It was not all smooth sailing as Savannah, Ga.-based TMX Finance, whose holdings include TitleMax and EquityAuto Loan, among other companies, made its transition to a private benefit exchange. There were bumps along the road and three broker changes, too, explained Lauren Thomas, the company’ senior vice president of human resources and administration, at a conference Wednesday.
In 2011, the company had to change its benefit offerings to become Affordable Care Act compliant. Prior to that it was giving its nearly 5,000 employees a stipend to purchase coverage. The company settled on moving to a private exchange, which, at the end of the day, needs to be able to have employees enroll through it, send files to carriers and get payroll files back, Thomas said at the conference sponsored by World Congress in Tysons, Va.
The move to a private exchange saw TMX move through three brokers. The first broker the company used was very “paternalistic [and] old school.” That broker handed TMX’s CEO some prices that didn’t have benefit administration support. Knowing a private exchange was the right move, the company moved to a second broker, who sold them a private exchange, “that sounded very good,” Thomas said.
However, the broker, whom Thomas declined to name, and TMX quickly began clashing over control and how commissions — particularly on voluntary products — would be handled.
The company finally moved to a broker with USI Insurance Services who used a white-labeled exchange from private exchange technology provider Liazon. “I went [to Liazon] and said, ‘This is a competitive situation, let me see what you can do,’” Thomas said. “We need to make sure [the exchange] works and definitely looked to our broker to help keep them honest, too.”

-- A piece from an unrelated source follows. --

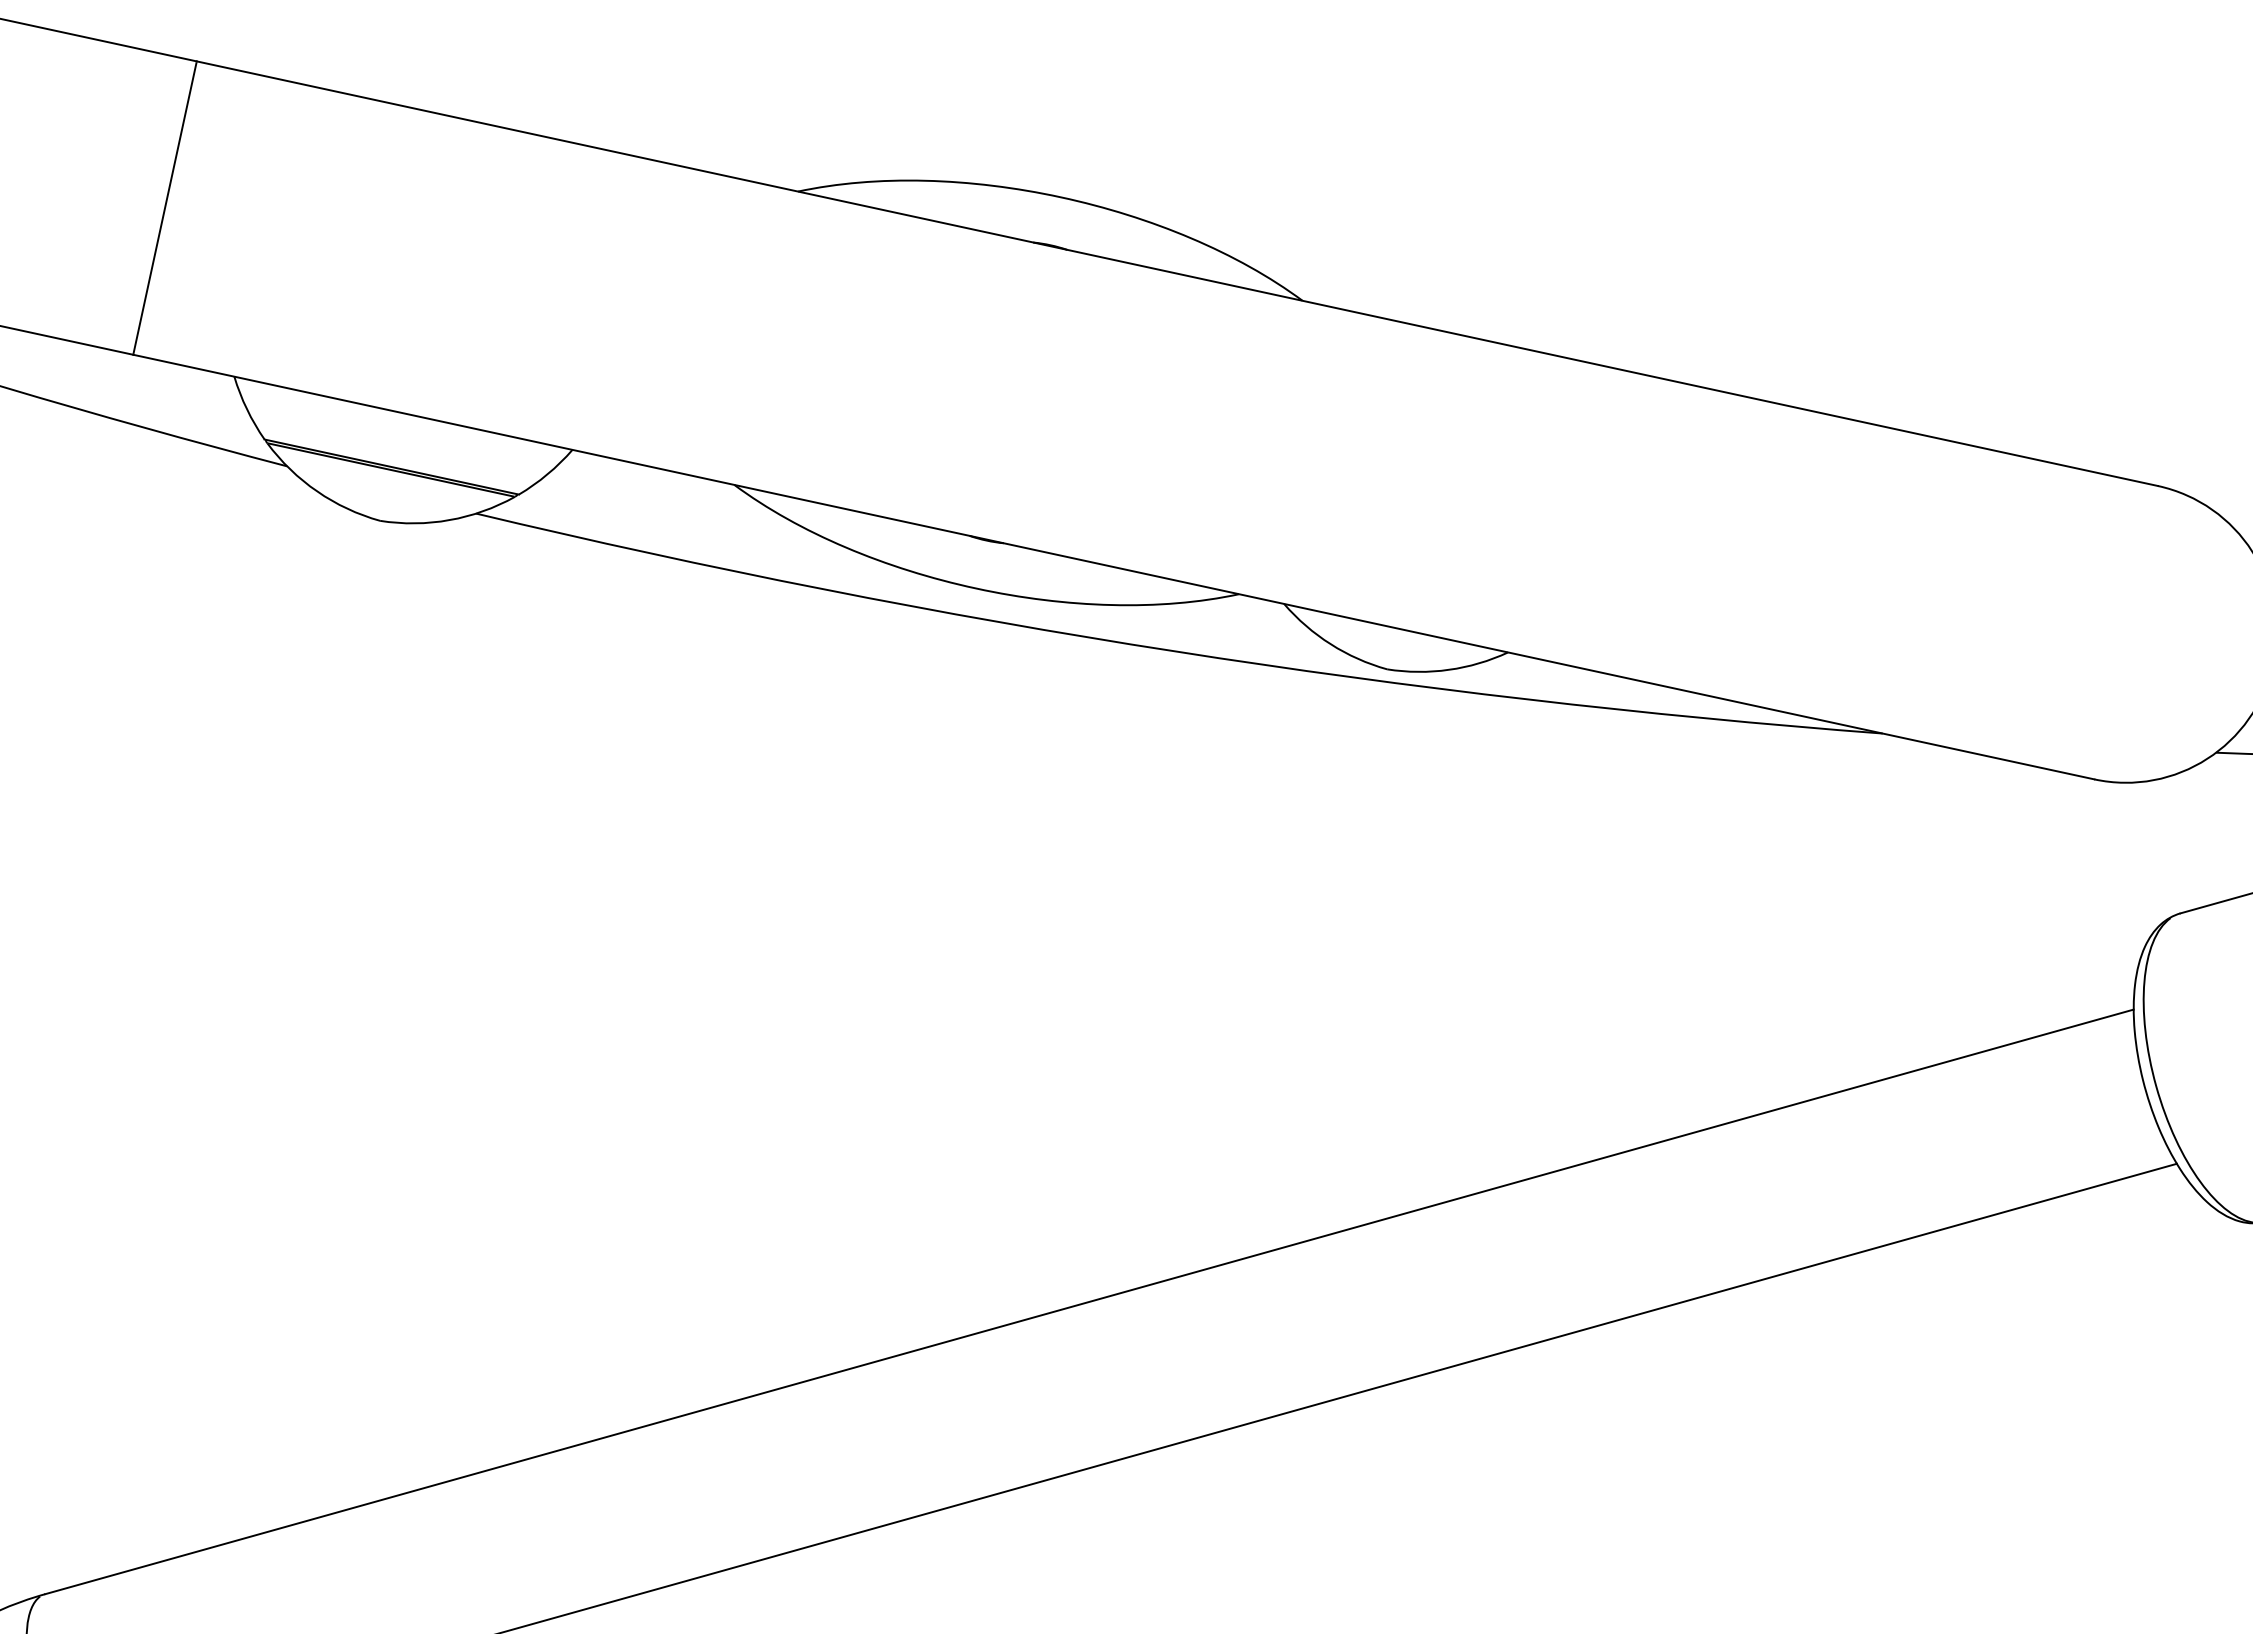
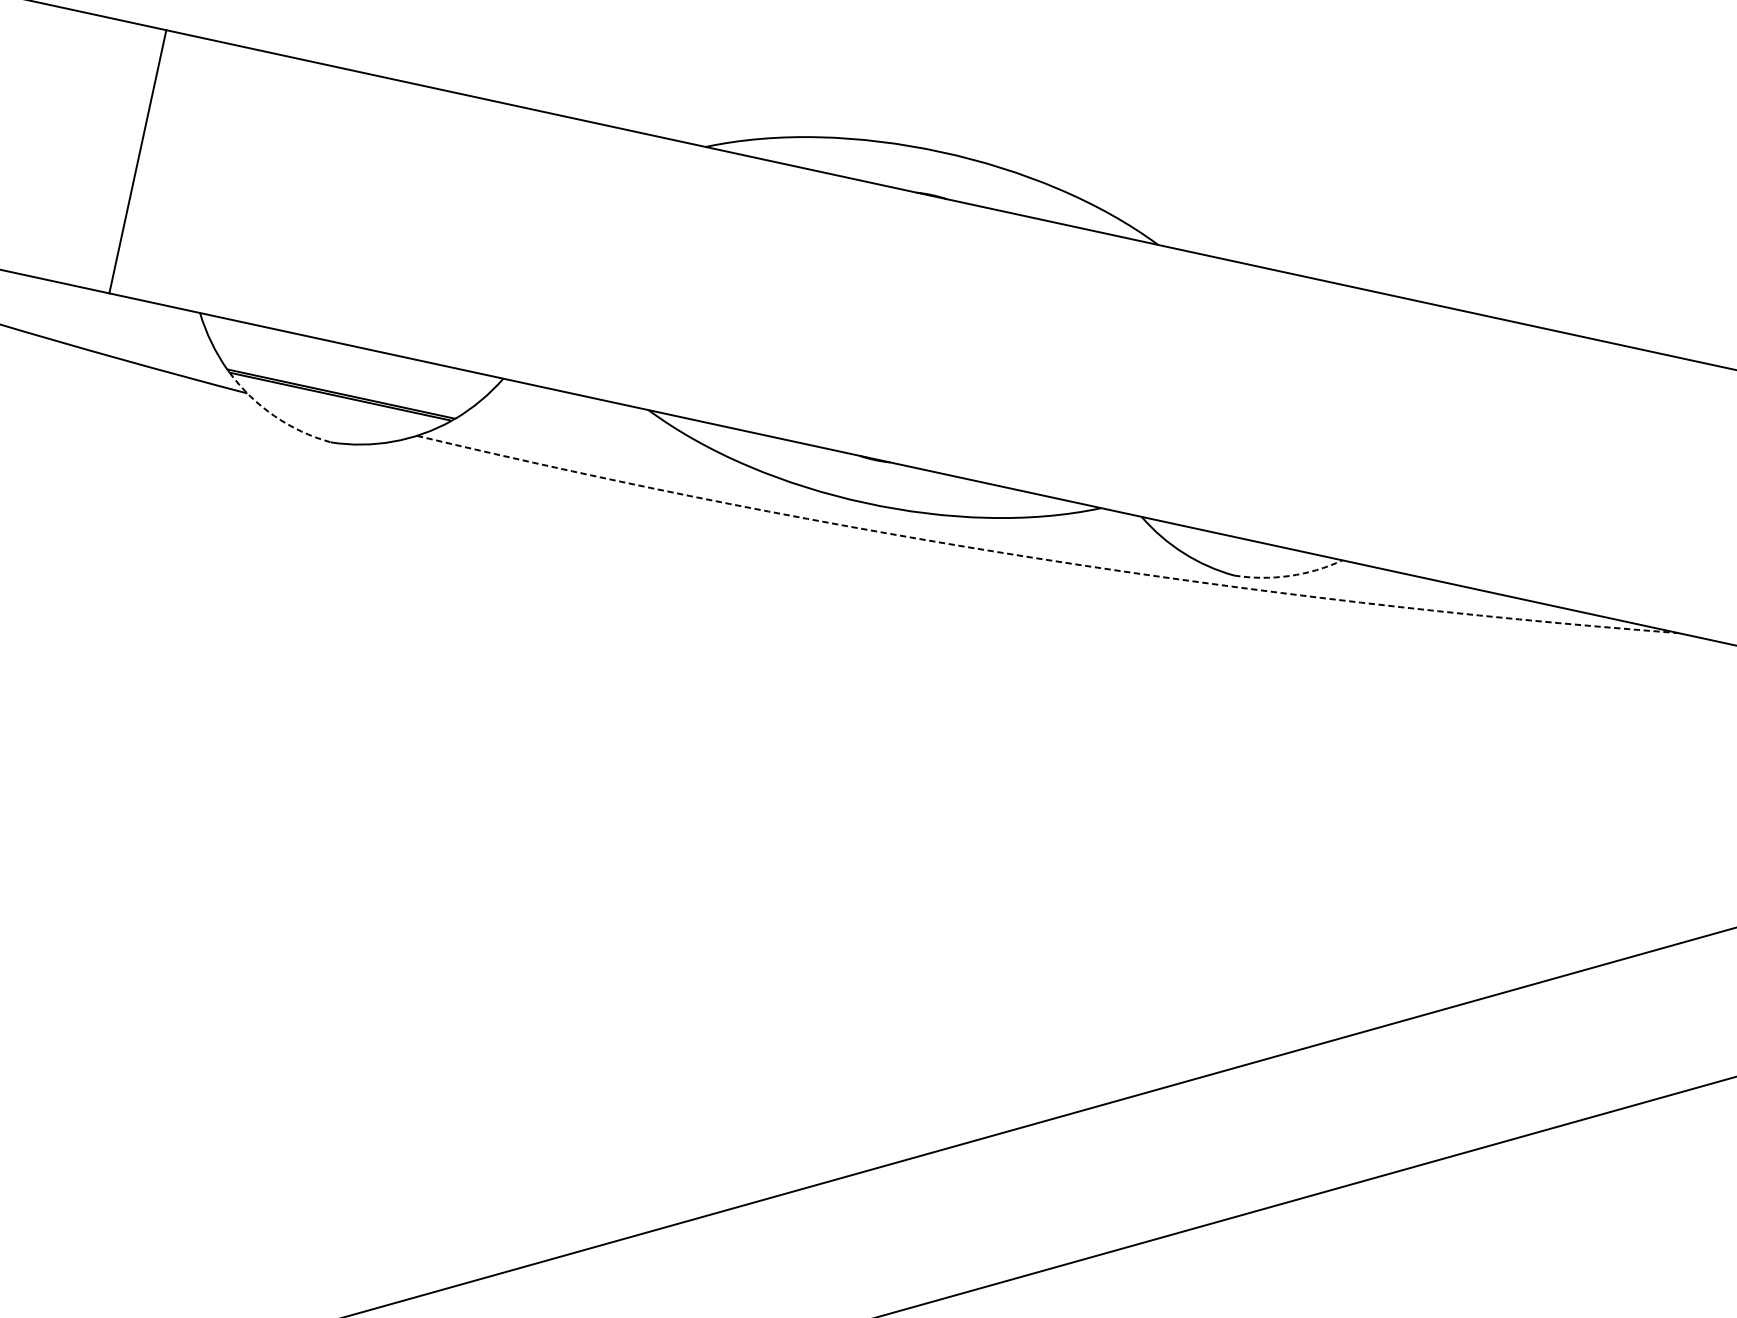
arc: (317, 491) -> (274, 416), solid -> dashed
arc: (1175, 651) -> (1044, 559), solid -> dashed
arc: (1448, 669) -> (1289, 575), solid -> dashed

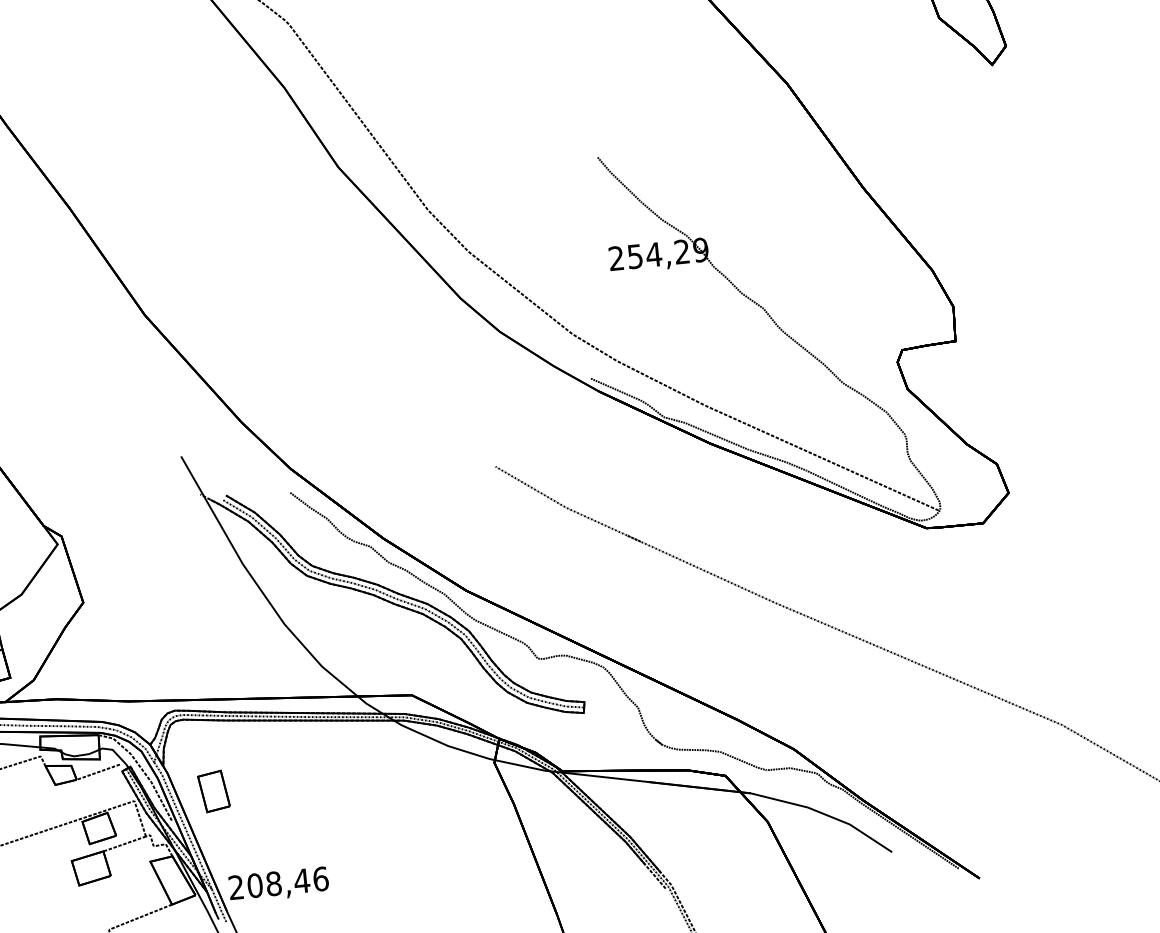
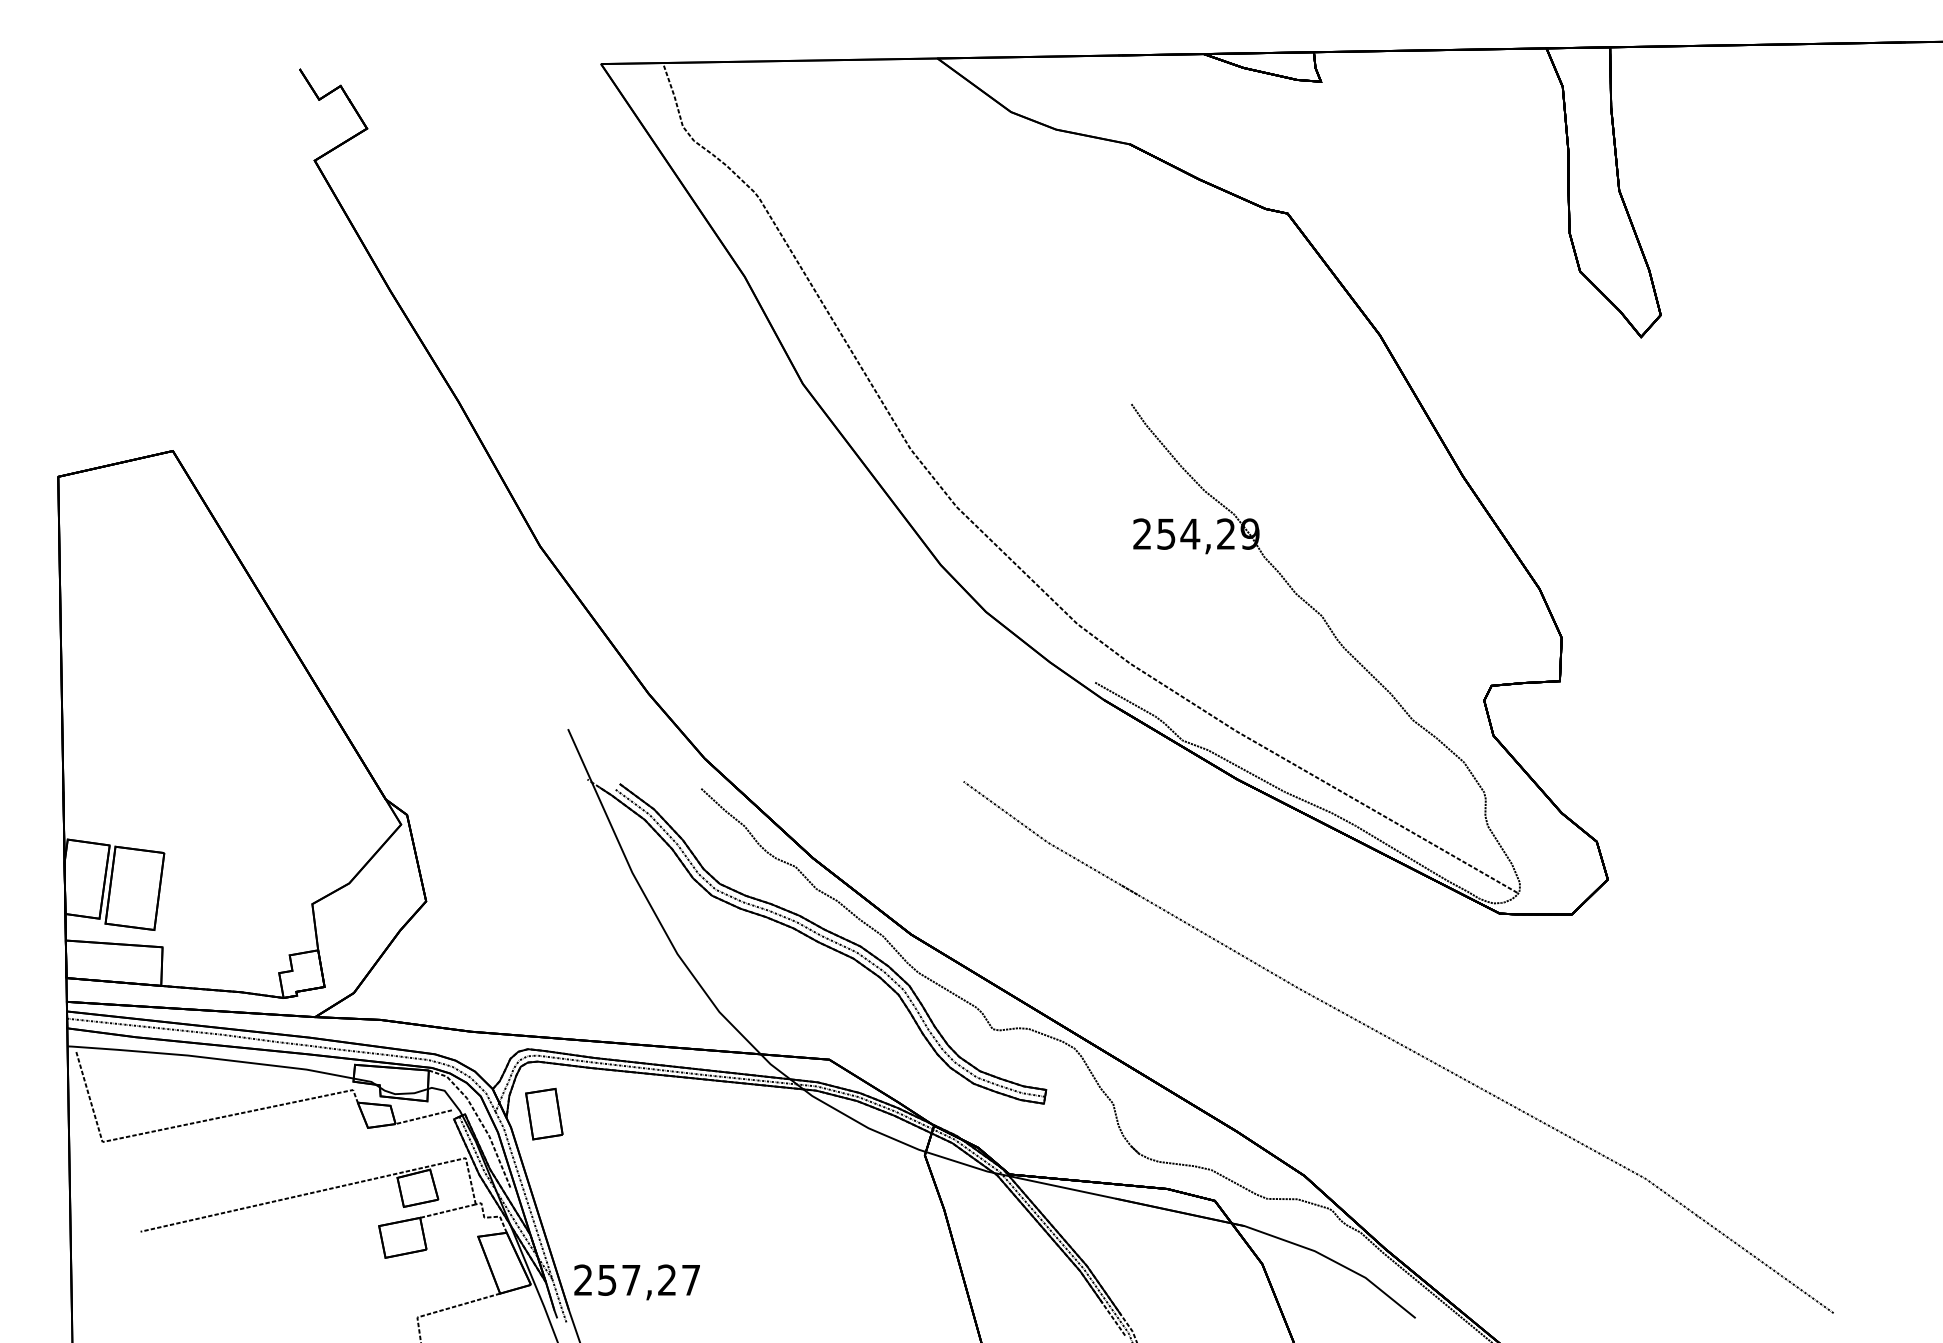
part: (214, 791) -> (544, 1114), moved
text: (288, 881) -> (649, 1279), 208,46 -> 257,27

It is part of the evolution of the broker model, moving to more of a consultative model, added Paul Wingle, executive director, individual business and public exchange operations at Aetna, who chaired the conference. “Employers [are] going to figure out what the best [model] is for them and who they can rely on,” he explained.
In talking about their second broker, Thomas explained that she and TMX’s CFO “learned the hard way that you need to know what questions to ask brokers about customization and cost.” Thomas, who is a lawyer, kept records of all the communication with her second broker and broke the contract with that broker due to breach of contract clause.
Although the move has been an overall success, it did not come without challenges. “One thing we have consistently had is a challenge [over] choice and simplicity at the same time,” Thomas said. “Employees want choice but [they] want it turnkey, simple and to not put much thought into it.”
The first challenge was that many employees, particularly customer service representatives — who make less than $30,000 annually — were selecting high-premium health plans and reducing their paychecks to single digits.
“It is troubling from an education standpoint because we have to balance cost and simplicity,” Thomas said. “How to communicate our … plans.” One challenge was that the premiums needed to be explained in the same way to a C-suite executive as to the person who might only have a high school education.
“It is really hard to explain insurance,” she added. To overcome that challenge, the company is repackaging the same information and presenting the same information via multiple outlets.
The second challenge was that initially the exchange’s decision support tools only gave feedback on health plans and not on voluntary products, causing employees to overbuy. “Our average age is 36 and we are 52% female with incomes ranging from $25,000 to $500,000,” Thomas said. “Trying to meld all those things together is tough — there is not a single right answer, but knowing your employee population is critical.”
The final barrier was in language. While many of the company’s employees are bilingual, often the spouse is not, and the spouse is the person talking with doctors and making healthcare decisions. As a result, TMX made sure its exchange call center was fully bilingual.